In Eire, the dairy farming class exported cream and butter however purchased hydrogenated vegetable oil for their very own kitchen tables; pale and insipid margarine crammed grocery store cabinets; low-fat yogurts and semi-skimmed milk landed on breakfast spreads. The thought was absolutely realised by the 2000s when Particular Ok instructed you to eschew fats and eat cereal.
Eating places by no means gave up on the stuff: any chef will inform you the key to good cooking is understanding how a lot butter to make use of, and having the boldness to make use of it. However a counter-revolution was brewing for the buyer too, whose lives existed removed from the Michelin Information. By 2014, Time journal staged an intervention with a canopy story beseeching the world to “Eat Butter”.
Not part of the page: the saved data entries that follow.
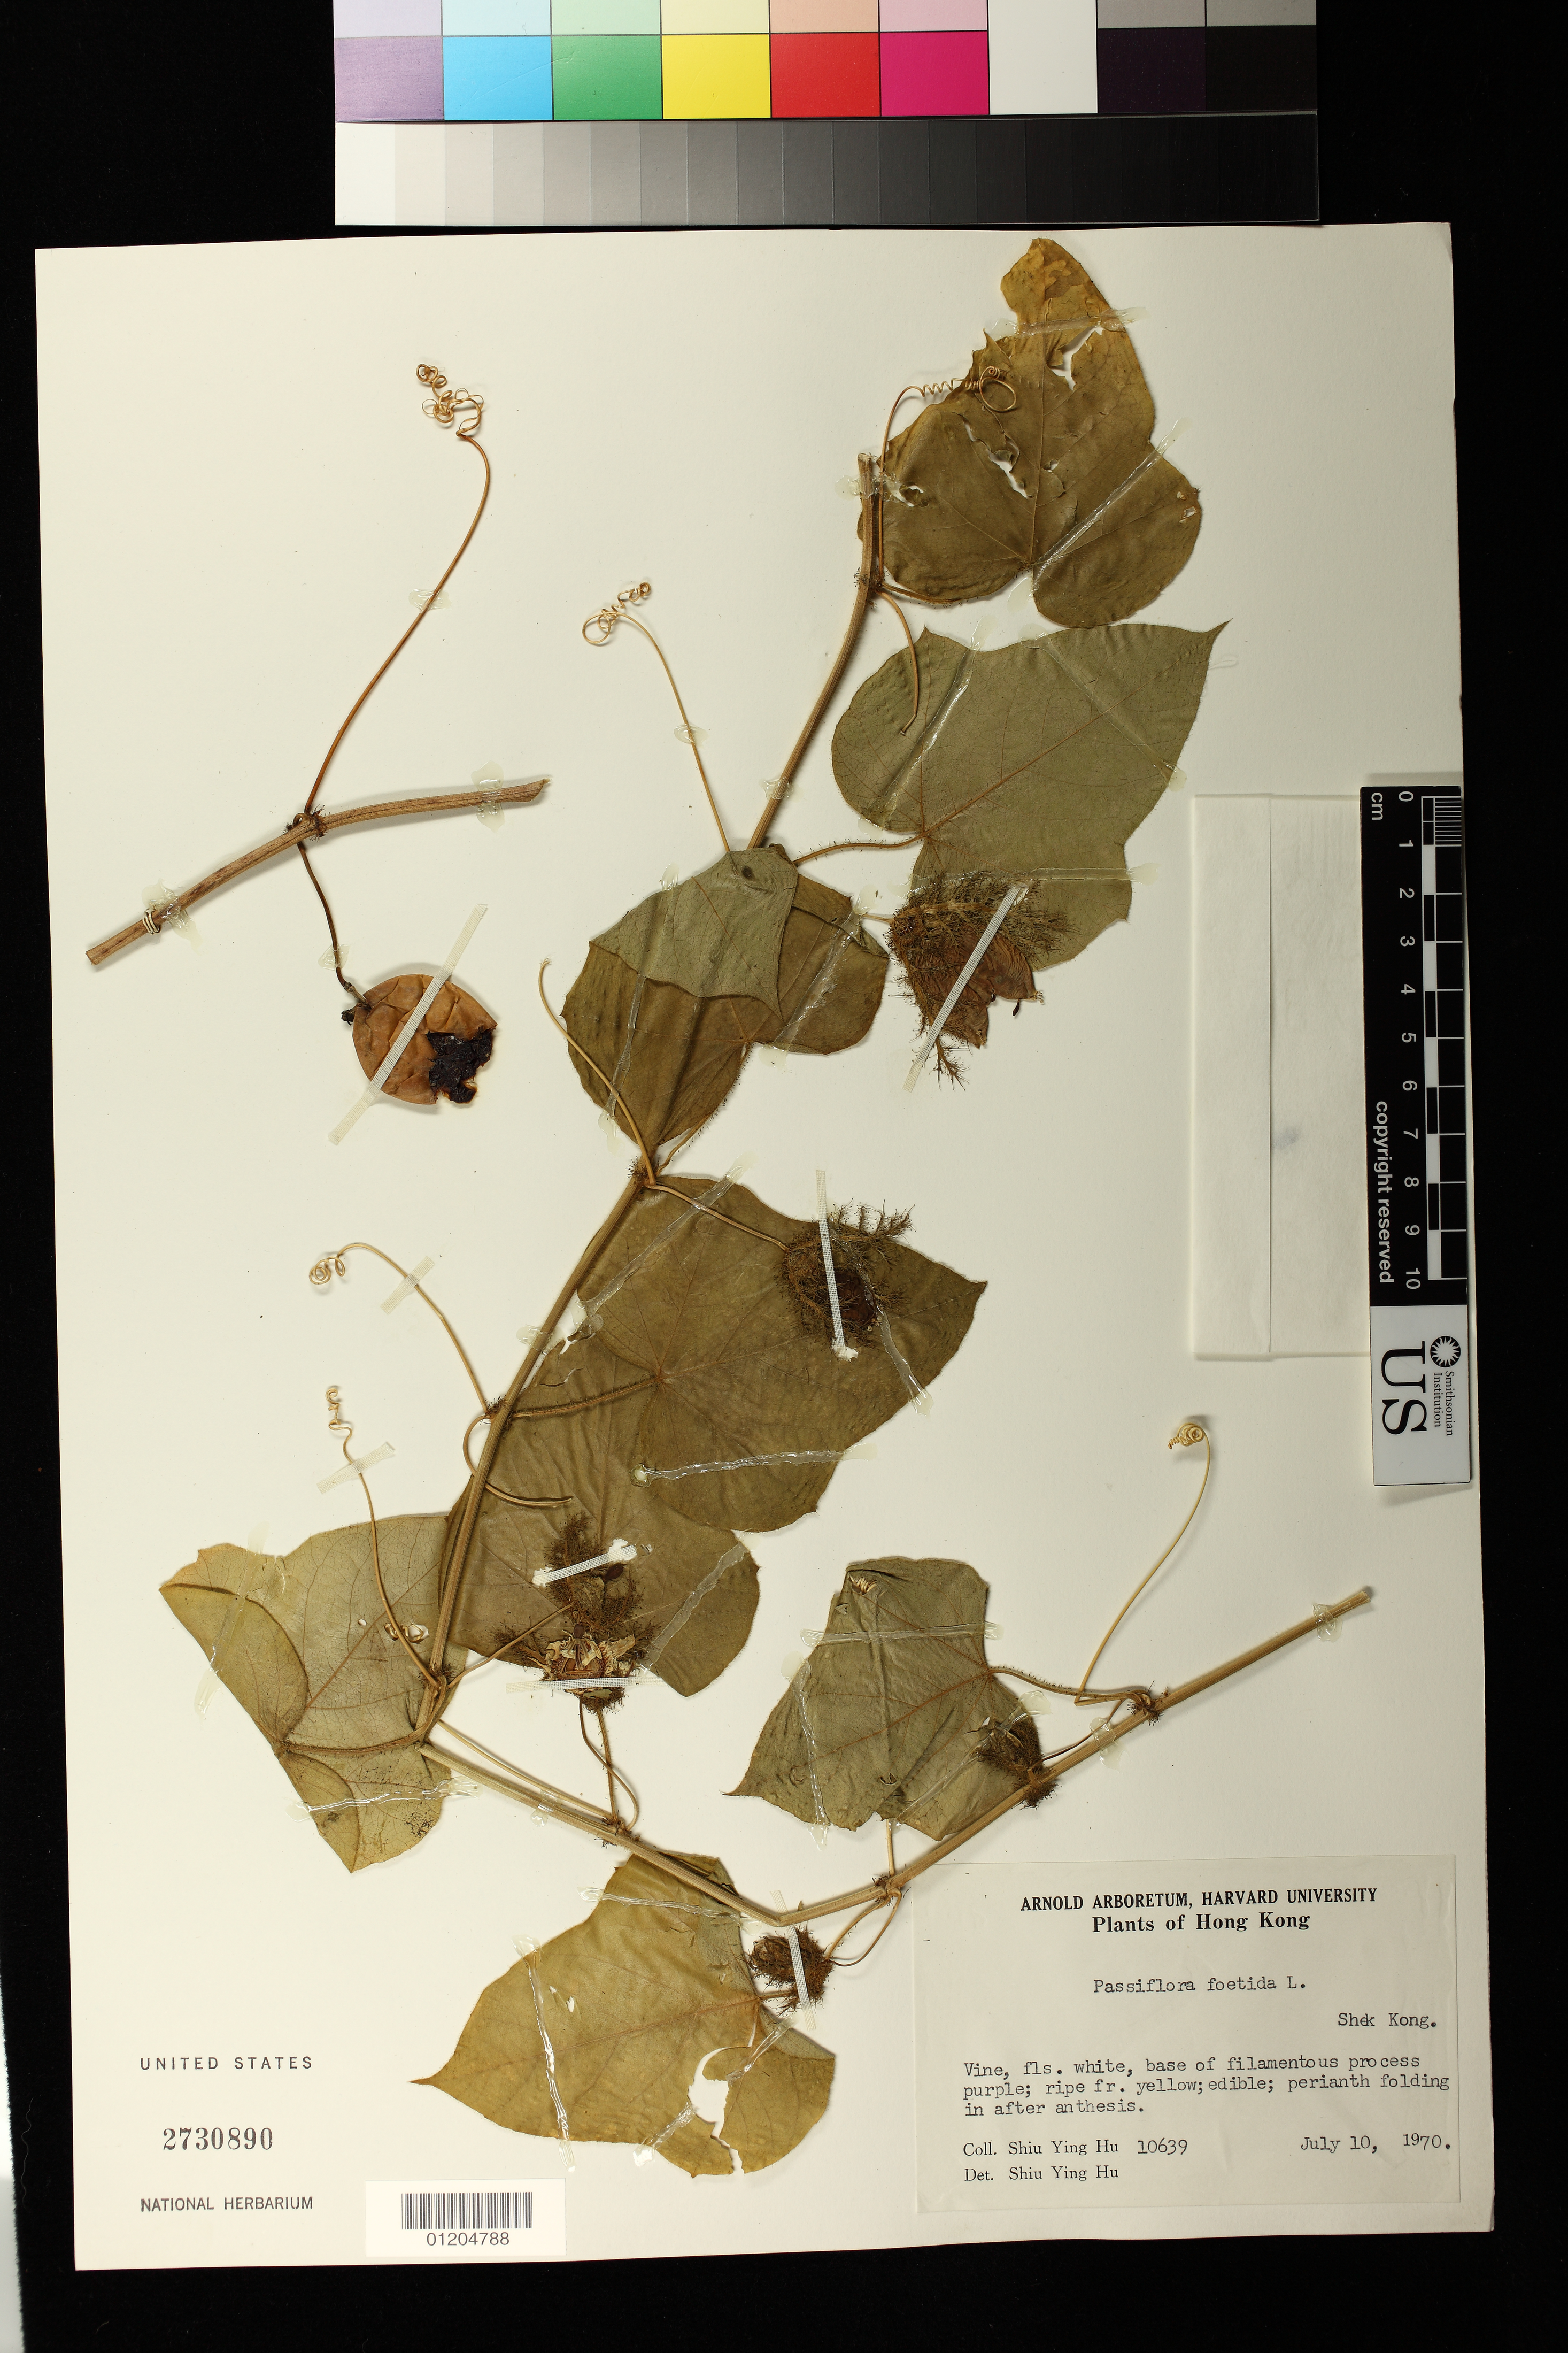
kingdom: Plantae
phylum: Tracheophyta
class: Magnoliopsida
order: Malpighiales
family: Passifloraceae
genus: Passiflora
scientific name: Passiflora foetida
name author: L.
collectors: S. Y. Hu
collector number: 10639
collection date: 1970-07-10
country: China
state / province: Hong Kong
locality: Shek Kong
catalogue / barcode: US 2730890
The experiment was a failure, it argued; we reduce saturated fats, individuals solely bought sicker. And butter’s redemption was in movement, regardless of that it continued to run counter to British well being recommendation. Lastly, by 2025, the grip of the low-fat regime is loosening: demand for butter and entire milk is recapturing floor in the UK, as soon as stolen by their margarine and skimmed counterparts. One raffish younger chef, Thomas Straker, discovered viral fame (and probably a restaurant empire) with an prolonged sequence concerning the stuff.
It stands as a slippery, greasy, yellow shorthand for the Nice British Nostalgia Drive: a nation craving for a custardy previous, the place Irish peasant meals is served to counter-signalling elites on the Caledonian Street; the place the very-modern nervousness about saturated fats is discarded for historic knowledge. It’s nearly as if Britain regarded within the mirror and mentioned “fairly sufficient modernity, thanks!”